The program was initially an after-school program created by a former student of John Sabraw, a professor of painting and drawing, until it turned into something bigger. One of Sabraw’s goals, he said, is getting out of the “same old trace-your-hand-and-make-a-turkey-out of-it for arts education.”

“We don’t care if they have talent or whatever you want to call it, but what we want to do with that is we’re really about getting them to be in touch and to have confidence in their own ability to be creative makers and thinkers,” Sabraw said.

The process of creating the artwork is a back-and-forth exchange between the students in New York and the students in Athens. The two groups create art through sending it to each other, adding color and symbols with each interaction.

When the expedition is over in about a month, the art students at OU will send the artwork back to their paint pals for them to keep their pieces of art.

Clarissa Gucwa, a student involved in the exchange, said her favorite part of the program is working with students in a different age group.

“It really brings it back to where we come from as artists, because as a younger person you do different types of art than you do in college,” said Gucwa, a junior studying photography and integrated media, with a business minor. “It was great to see that perspective … their artistic style verse my artistic style or the classes artistic style.”

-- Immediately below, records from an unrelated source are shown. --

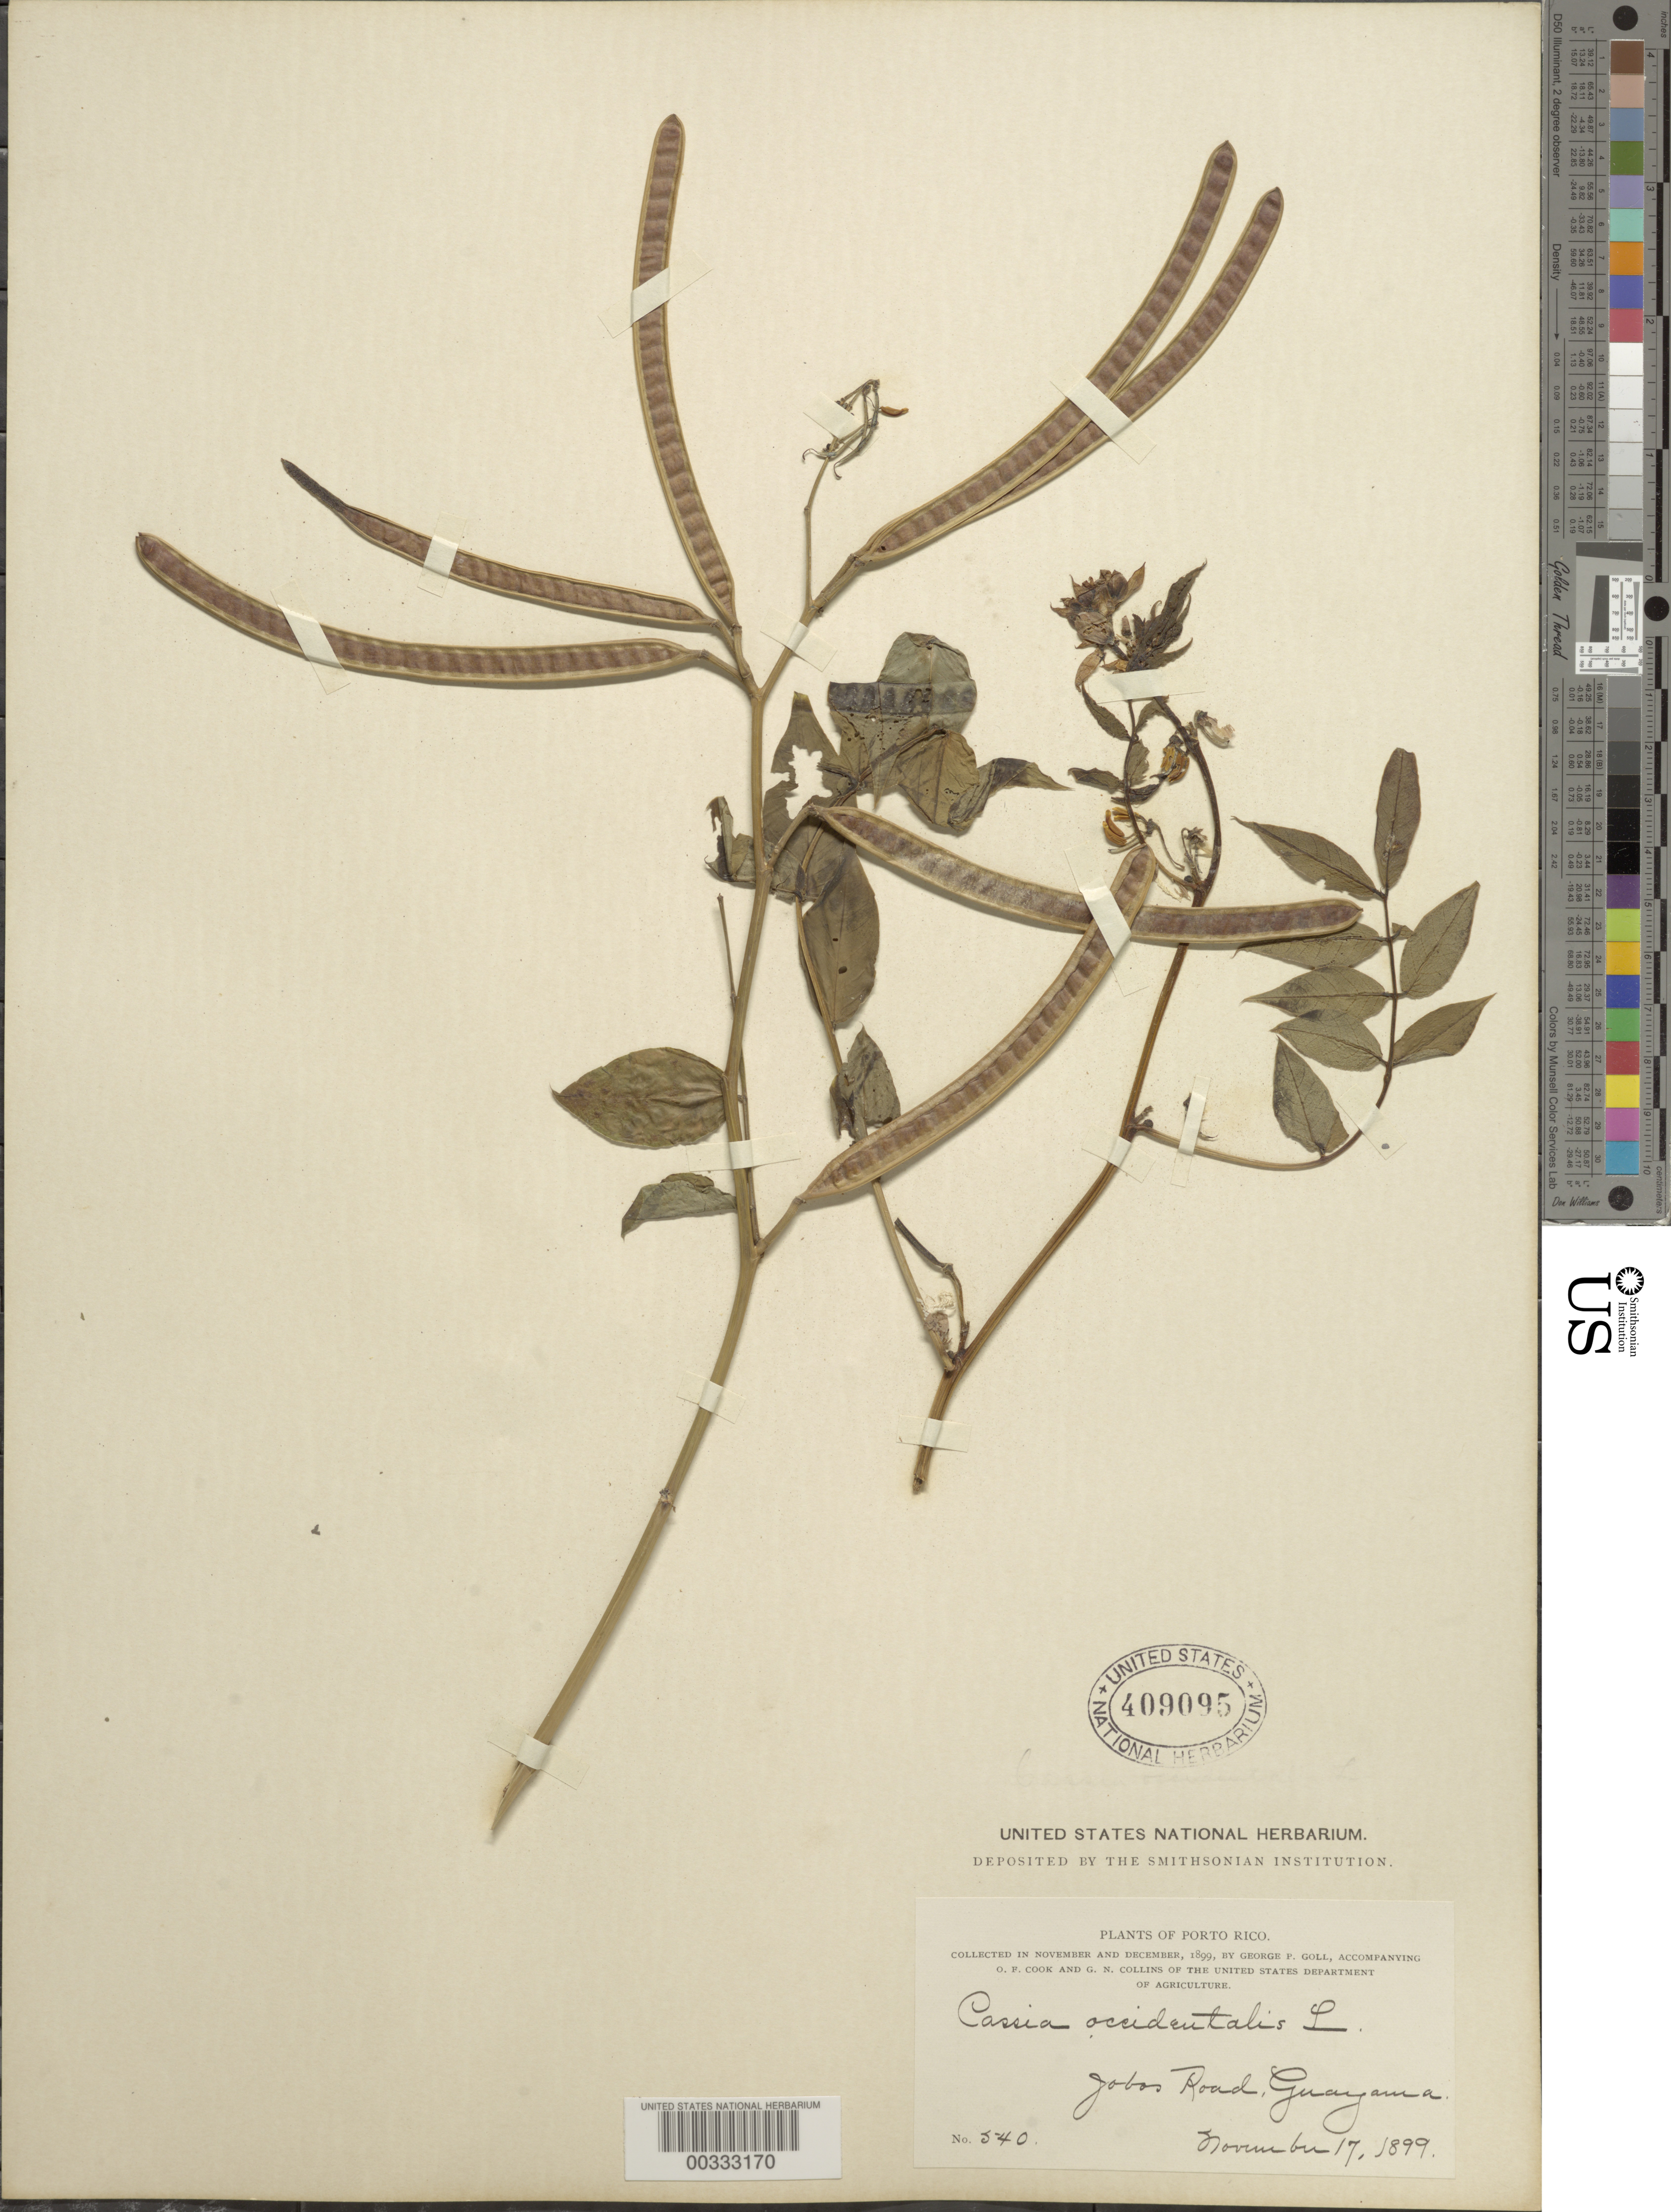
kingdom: Plantae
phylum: Tracheophyta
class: Magnoliopsida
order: Fabales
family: Fabaceae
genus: Senna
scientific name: Senna occidentalis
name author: (L.) Link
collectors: G. Goll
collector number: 540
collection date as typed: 17 Nov 1899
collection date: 1899-11-17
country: Puerto Rico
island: Greater Antilles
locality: Jobos road, guayama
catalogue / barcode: US 409095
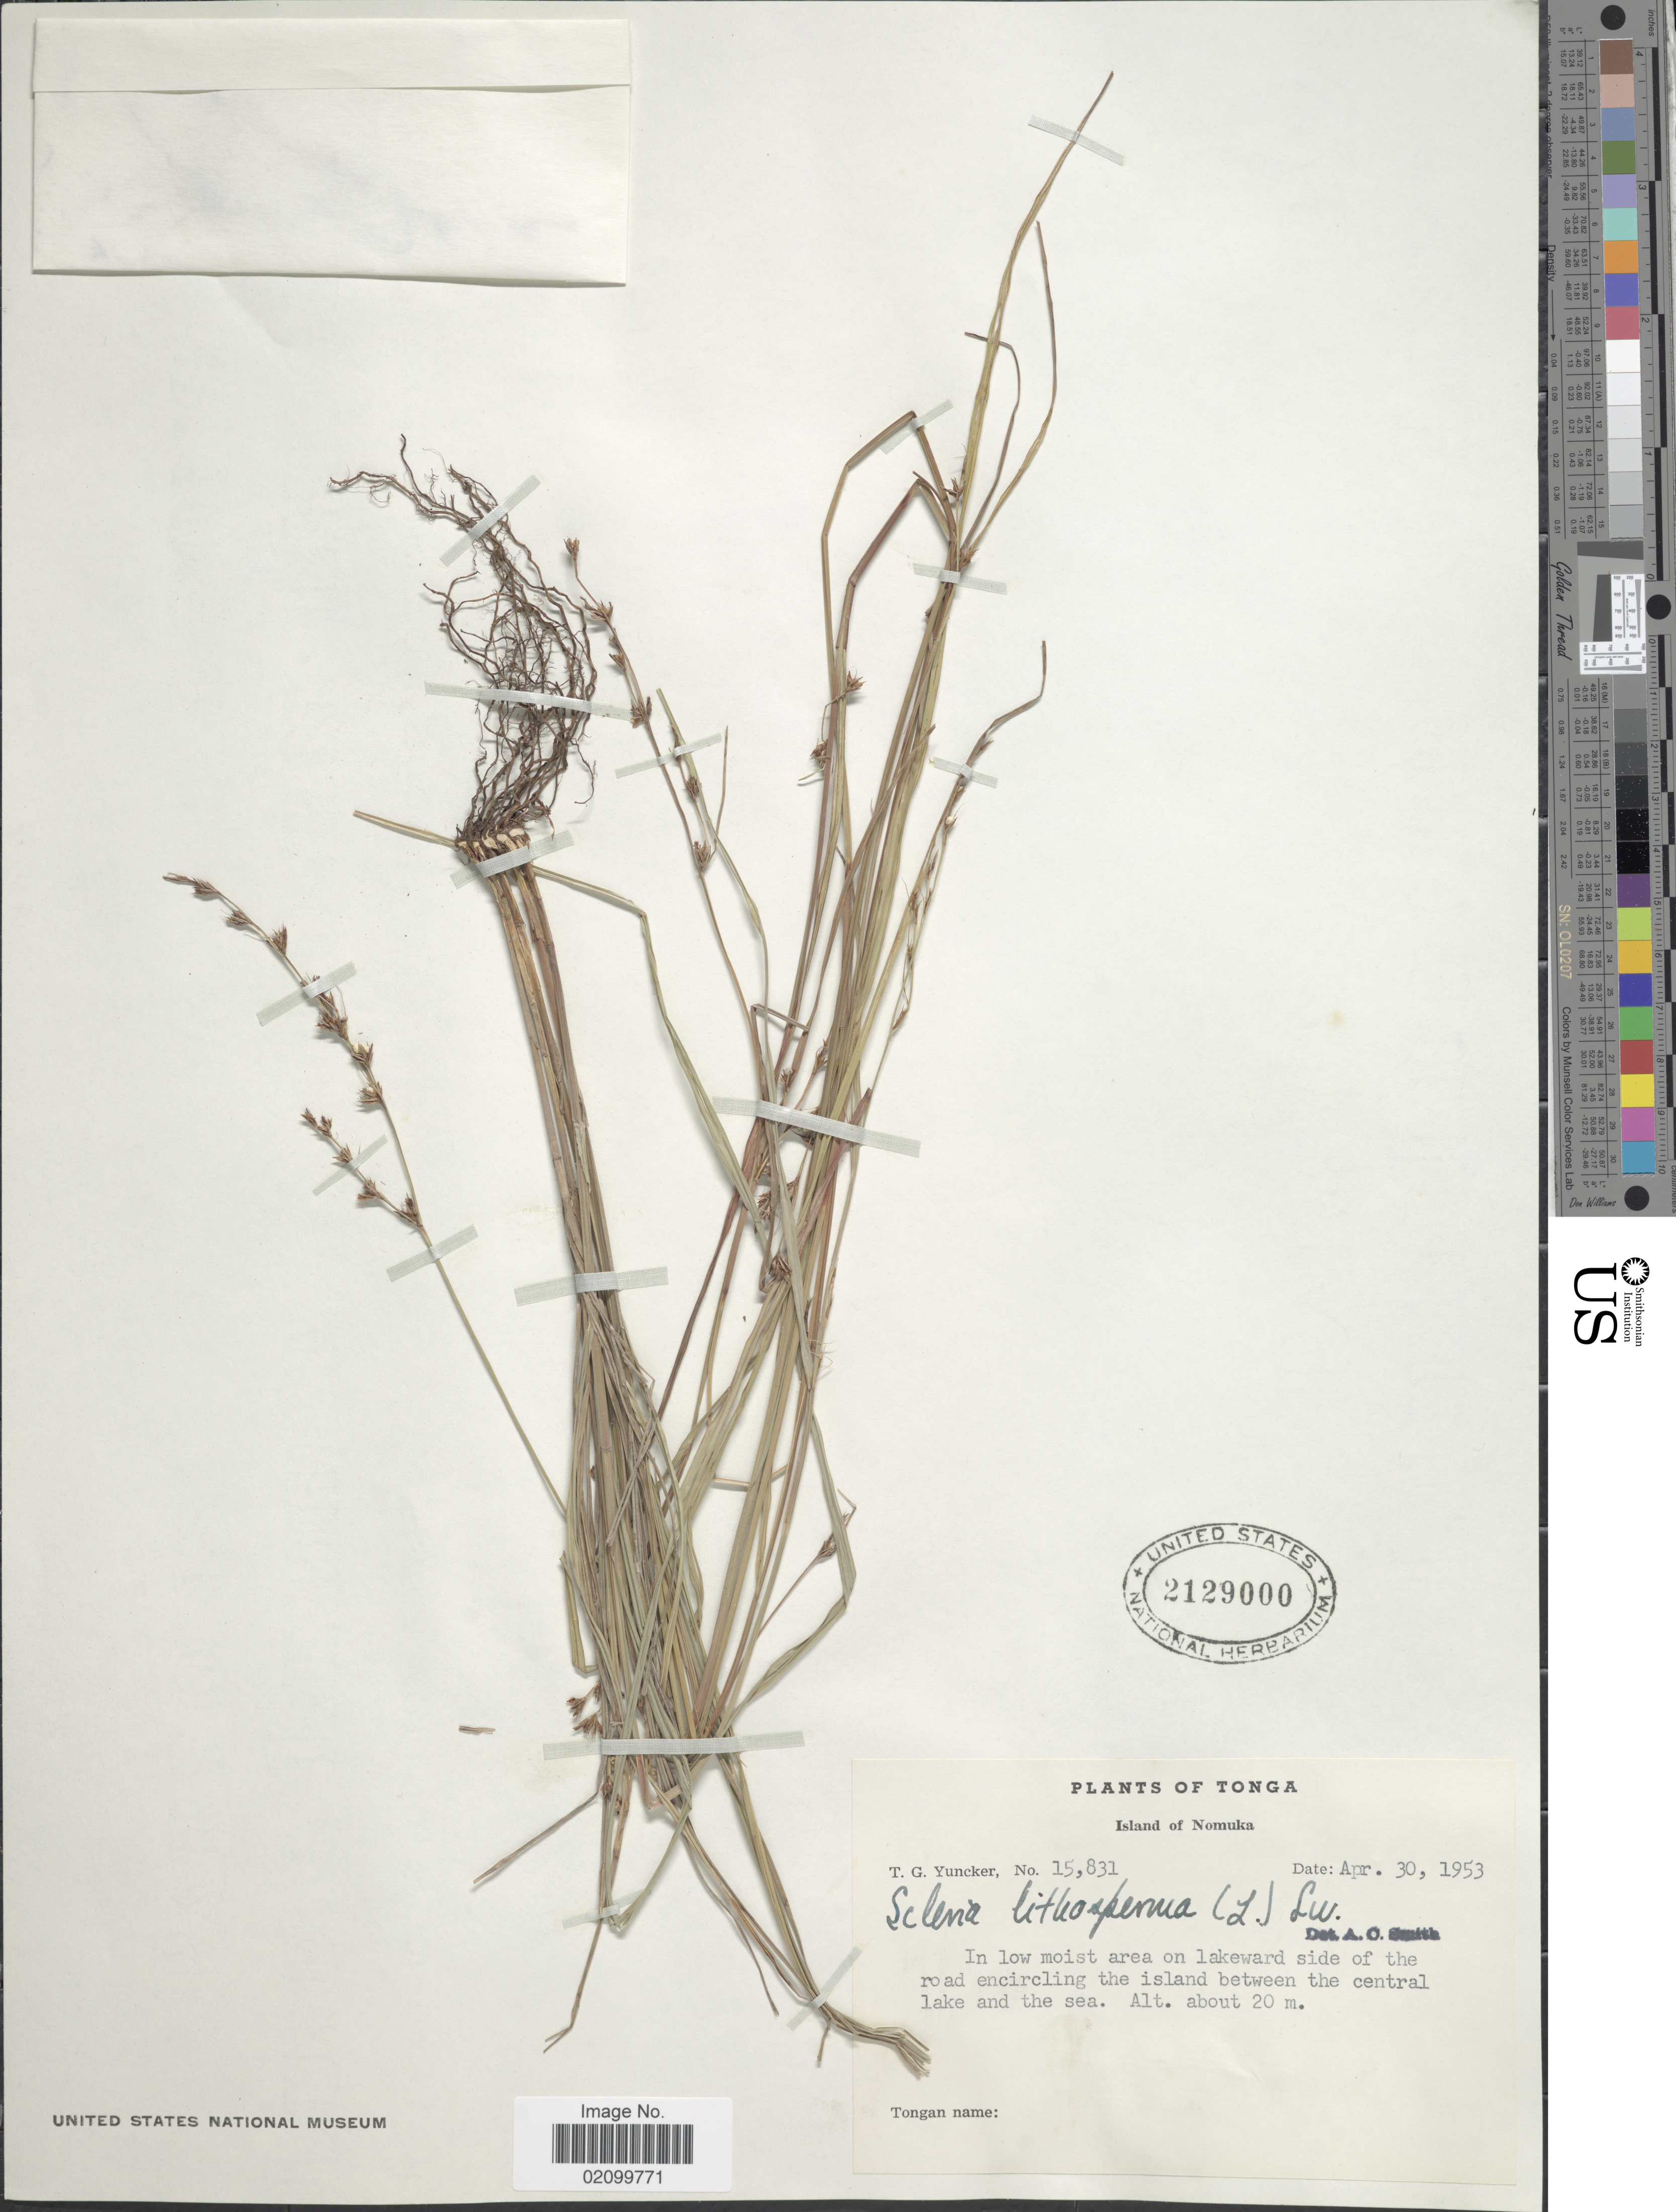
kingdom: Plantae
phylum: Tracheophyta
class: Liliopsida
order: Poales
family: Cyperaceae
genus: Scleria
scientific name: Scleria lithosperma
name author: (L.) Sw.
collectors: T. G. Yuncker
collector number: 15831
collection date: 1953-04-30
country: Tonga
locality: Island of Nomuka. In a low moist area on lakeward side of the road encircling the island between the central lake and the sea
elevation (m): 20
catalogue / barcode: US 2129000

Gucwa said she thought the program was a great experience to work with students who have a different perspective based on cultural differences and age differences.

There are 10 pieces that are finished and displayed in the Kennedy Museum of Art, located at The Ridges in Lin Hall at OU.

“The works are hanging together on a board that have a highlight of what looks like, in a distance, the New York skyline and the Athens landscape,” said Petra Kralickova, the curator at the Kennedy Museum of Art.

This program helps both parties gain experience, and Sabraw said there’s two aspects he hopes the organizations take away.

“One, we hope to get the kids to actually be excited that other people are also being creative and feel that what they have to say is valid beyond a little classroom,” Sabraw said. “The other thing for my students, I want them to see how important their role is going to be out in the world shaping young lives.”